Electric vehicles (EVs) are becoming more popular worldwide, but their lithium-ion batteries still come with safety concerns—especially when it comes to lithium plating. This occurs when lithium metal builds up on the battery’s anode surface during charging, which can shorten battery life and even create serious safety risks. To tackle this, a team from the University of Shanghai for Science and Technology has developed an AI-driven detection system that could make a real difference.
The system uses artificial intelligence to analyse standard electrical signals from the battery, reaching a detection accuracy above 97%. What’s impressive is that it achieves this without needing costly hardware changes, making it easier for manufacturers to adopt and improve battery safety and durability.
Here’s why lithium plating matters: instead of lithium ions slipping neatly between graphite layers in the anode, they sometimes deposit as metallic lithium on the surface—often during fast charging or in cold conditions. This can lead to dendrites, tiny needle-like structures that risk causing short circuits and fires. Detecting these problems early has been tricky, but this AI approach offers a practical solution.
The Shanghai researchers built their detection tool around the Random Forest machine learning algorithm. By examining data collected during pulse charging, the system picks up patterns that signal lithium plating. It’s been tested using signals from existing battery management systems (BMS), achieving over 97.2% accuracy without any physical battery modifications. This means it can slot into current EV platforms with minimal hassle.
A key to the system’s success is its multi-dimensional feature extraction. While looking at just one variable gave around 68.5% accuracy, combining features like internal resistance and voltage relaxation boosted detection significantly. This lets the system predict faults early and deliver real-time insights into battery health and safety.
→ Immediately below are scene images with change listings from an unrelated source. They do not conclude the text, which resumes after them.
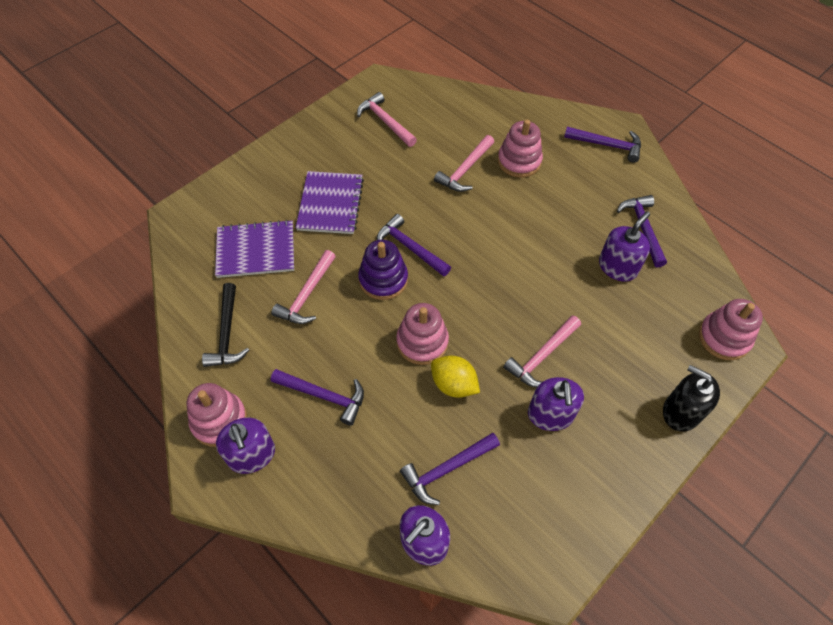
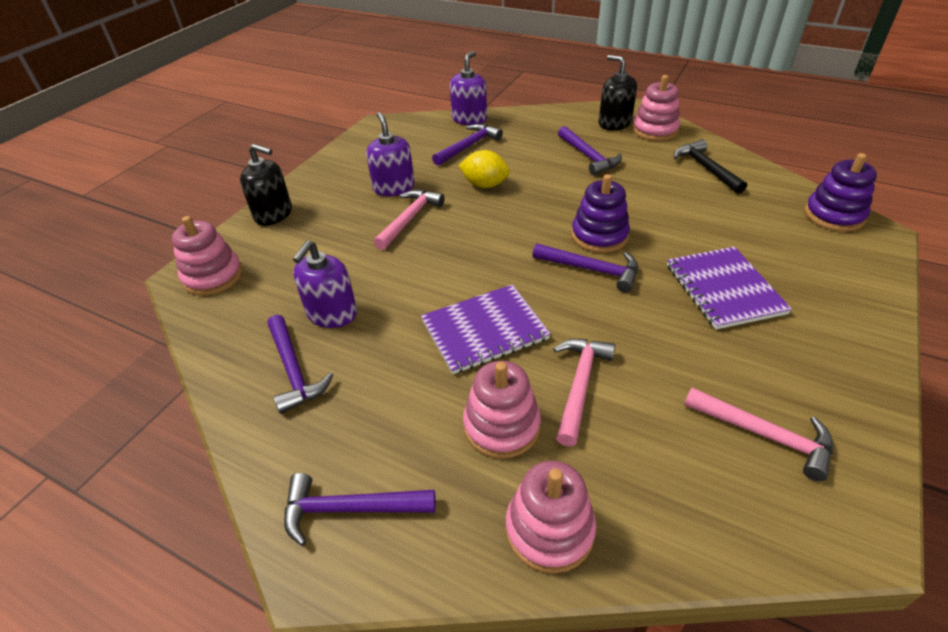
camera: 165 degrees right, 15 degrees down
purple notebook [215,220,294,278] -> purple notebook moved to [421,284,551,374]
purple soap dispenser [216,418,275,474] -> black soap dispenser [599,55,637,130]
pink hammer [271,250,336,324] -> none
purple hammer [271,369,364,426] -> purple hammer turned 120 degrees counterclockwise [558,126,622,175]
pink stacking toy [396,303,449,365] -> pink stacking toy moved to [506,461,596,573]
none -> purple stacking toy [805,153,877,232]

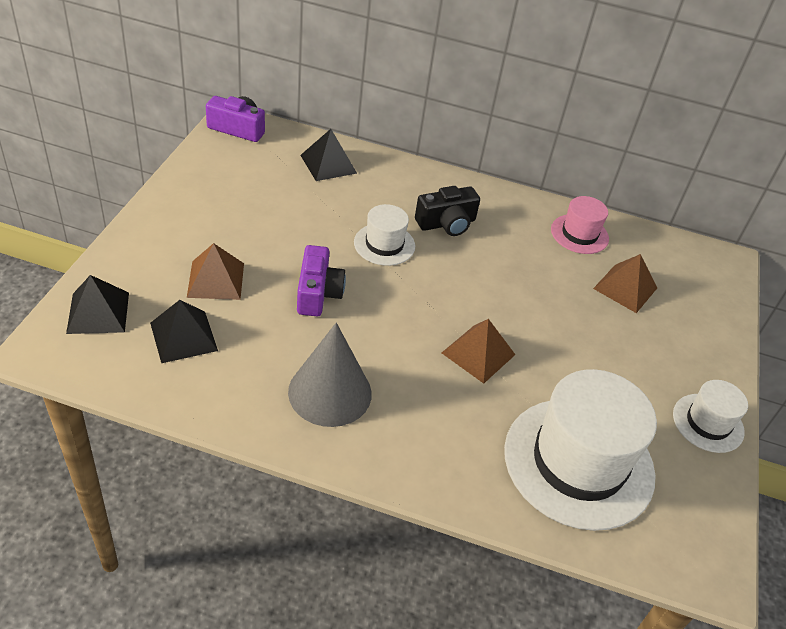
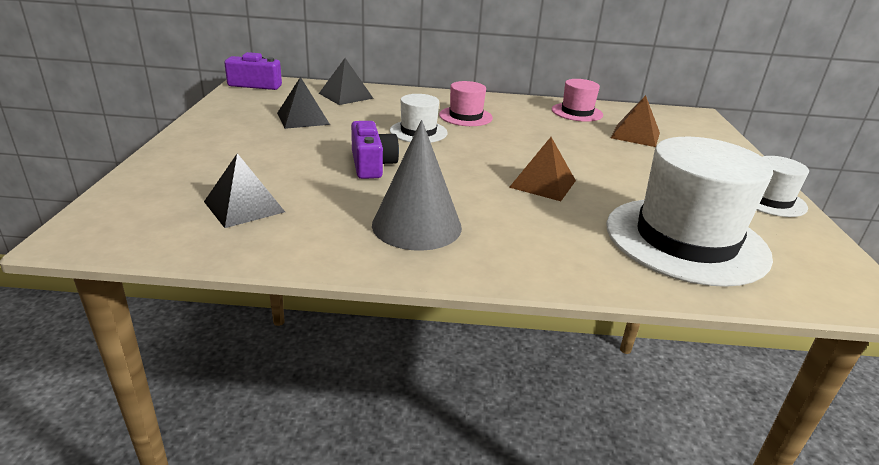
camera: 10 degrees left, 15 degrees down
black pyramid [66,275,129,334] -> black pyramid moved to [277,77,330,129]
brown pyramid [187,243,244,300] -> none
black camera [415,186,480,236] -> pink hat [439,81,493,126]

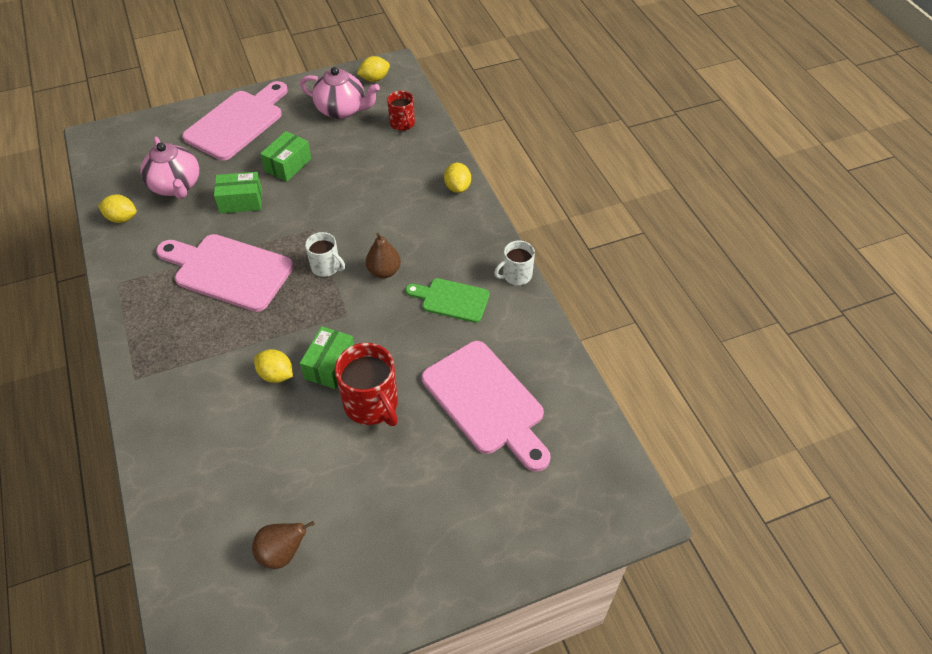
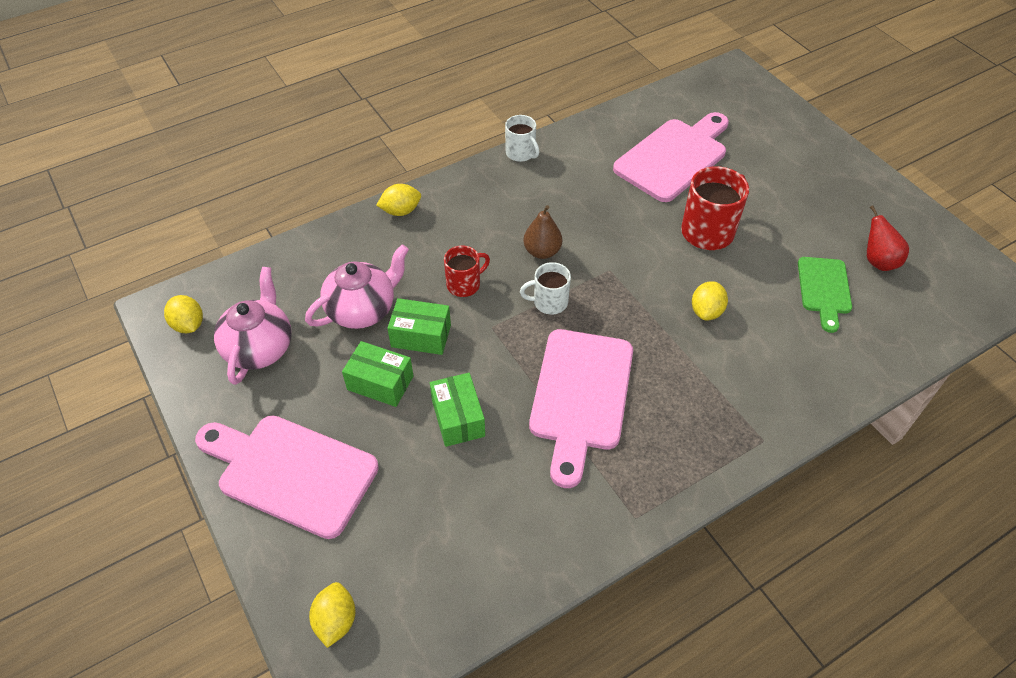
camera: 100 degrees left, 0 degrees up
yellow lemon [98,194,137,223] -> yellow lemon moved to [309,582,355,648]
pink teapot [140,137,199,199] -> pink teapot moved to [305,244,409,329]
brown pear [252,521,315,569] -> red pear [867,205,909,271]
green box [300,326,354,389] -> green box moved to [387,298,451,355]
white mug [305,232,345,277] -> white mug turned 120 degrees counterclockwise [520,262,571,315]
red mug [387,91,415,131] -> red mug moved to [444,245,490,297]
green cutting board [406,278,490,323] -> green cutting board moved to [798,257,852,333]

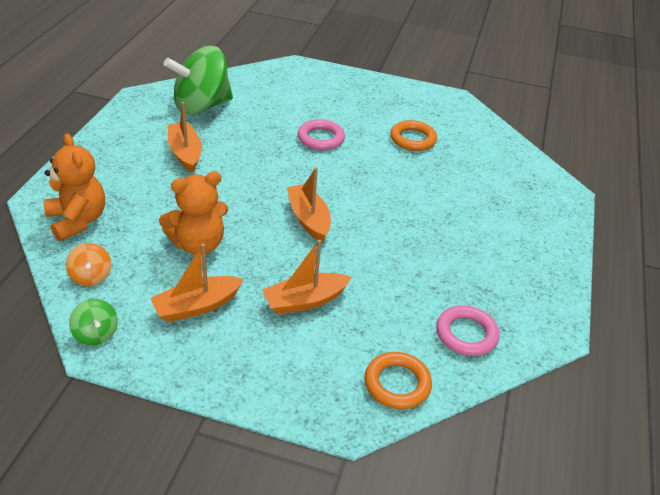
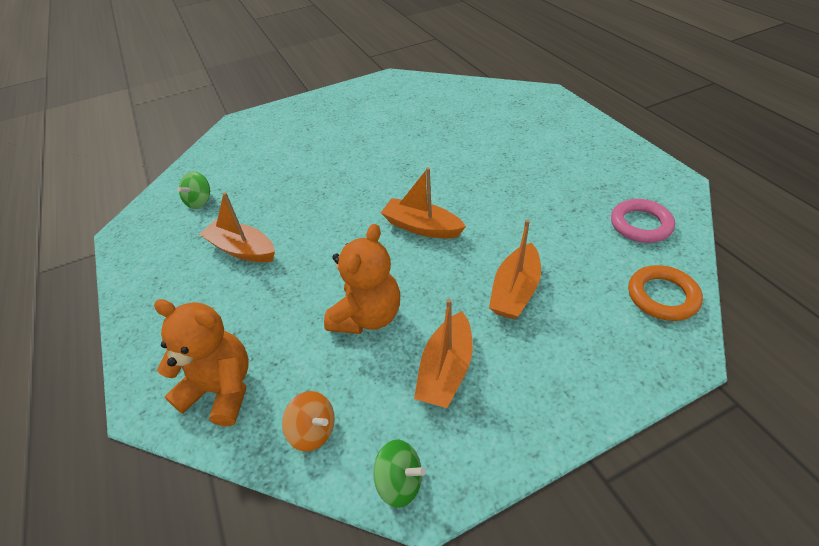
camera: 35 degrees left, 5 degrees up
green spinning top [164,46,233,115] -> green spinning top [177,171,210,209], size x0.44
pink ring [298,119,345,150] -> none
orange ring [391,120,437,151] -> none

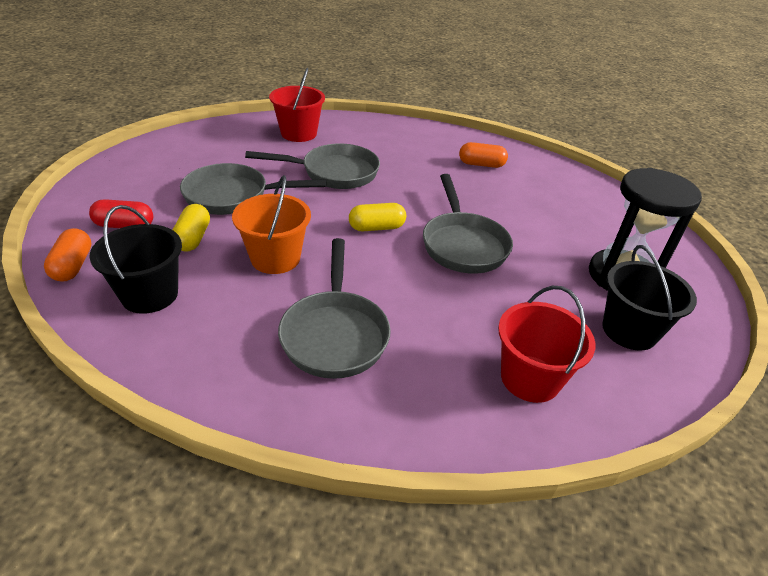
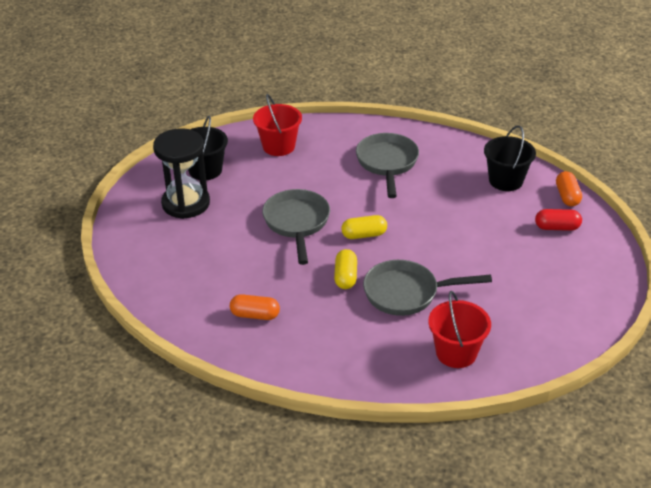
camera: 175 degrees left, 0 degrees up
yellow capsule [173,204,210,252] -> yellow capsule moved to [334,249,357,289]
grey pan [180,163,326,215] -> none
orange bucket [232,175,311,274] -> none

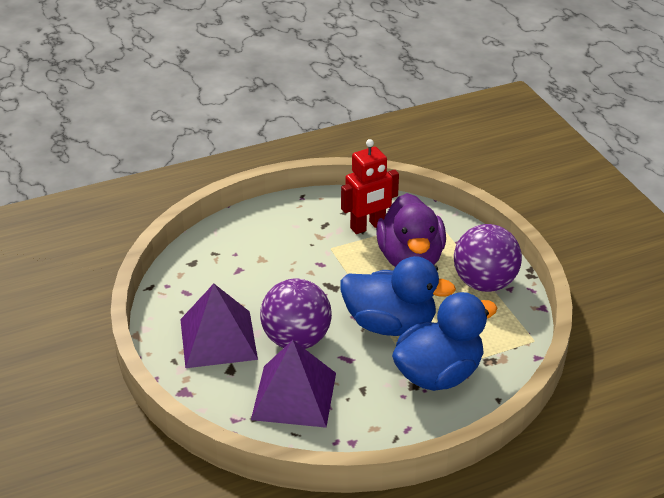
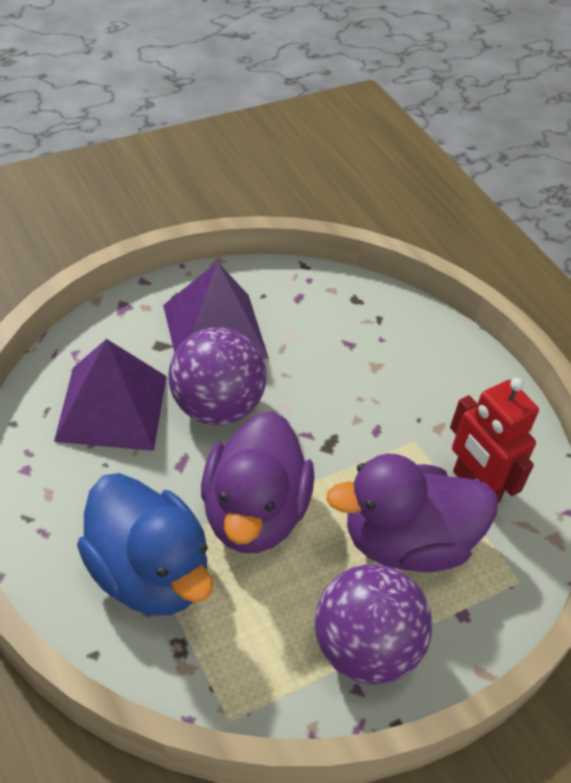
camera: 80 degrees right, 10 degrees up
blue duck [340,256,456,336] -> purple duck [201,411,314,553]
Because it works as a software upgrade for current BMS units or can be integrated into cloud-based management tools, EV makers and energy storage companies can adopt it quickly—no redesign needed. The team also plans to extend this approach to other lithium-ion uses, such as smartphones and grid storage, with future versions adapting to fast-charging conditions.
As EVs continue to replace traditional vehicles, making sure their batteries are reliable and safe is crucial. This AI-powered lithium plating detection system gives manufacturers a valuable tool to extend battery life and build user confidence in electric transport. It’s a great example of how smart data analysis can help solve tough engineering problems and move us toward cleaner, safer energy.